Small-town civics wasn’t the only lesson in American democracy. We also had some big-ticket events, including hearing Secretary of State Colin L. Powell speak at a reception in Washington, and meeting with former President Clinton in his Harlem office. He joined in a heated conversation with two of our students, Omer Chaudhary and Akbar Ansari, who intend to resolve the Kashmir dispute when they become, respectively, the prime ministers of Pakistan and India. Wherever we went, we could not pay for taxis, because South Asian drivers refused to take our money.

The entire cost of the program was a little more than $200,000, paid for by the State Department’s South Asia bureau. It would be difficult to think of a better investment in the future. A Patriot missile goes for as much as $2 million, and the Pentagon is asking for $400 billion for its 2004 budget. The $45.3-billion increase in the defense budget between 2002 and 2003 was the highest one-year rise since 1966. For a tiny fraction of that cost, we have introduced 21 future leaders to American democracy. They will be the most honest ambassadors we could hope for as our nations reckon with a daunting future.

The program’s success suggests that it is time to rethink some of the severe restrictions that we have placed on foreign students from predominantly Muslim countries at our universities in the wake of 9/11. American education is a powerful magnet to young people on every continent. There are more than half a million foreign students in the United States. They come for our opportunity and openness -- exactly the values we are struggling to spread through military means, at many times the cost.

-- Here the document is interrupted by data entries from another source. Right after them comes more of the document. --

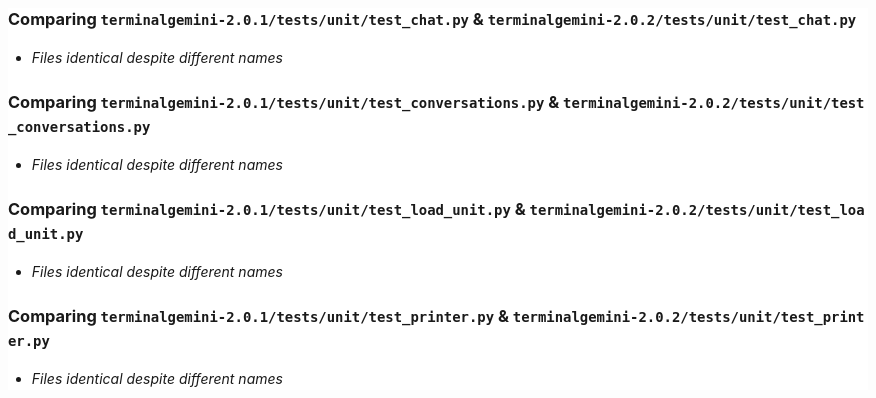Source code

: ### Comparing `terminalgemini-2.0.1/tests/unit/test_chat.py` & `terminalgemini-2.0.2/tests/unit/test_chat.py`

 * *Files identical despite different names*

### Comparing `terminalgemini-2.0.1/tests/unit/test_conversations.py` & `terminalgemini-2.0.2/tests/unit/test_conversations.py`

 * *Files identical despite different names*

### Comparing `terminalgemini-2.0.1/tests/unit/test_load_unit.py` & `terminalgemini-2.0.2/tests/unit/test_load_unit.py`

 * *Files identical despite different names*

### Comparing `terminalgemini-2.0.1/tests/unit/test_printer.py` & `terminalgemini-2.0.2/tests/unit/test_printer.py`

 * *Files identical despite different names*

Successful foreign policy depends on many things, including the judicious use of force. But we should never ignore the great power of our ideas -- what Harvard’s Joseph Nye has called “soft power,” though there is nothing soft about it. It is in the world of ideas that fundamentalists find young converts zealous enough to kill themselves and Americans for their cause. These medieval thoughts are the real weapons of mass destruction. And it is in the world of ideas, ultimately, that America will fight back with all the strongest weapons in our arsenal: hope, tolerance and an educational system second to none.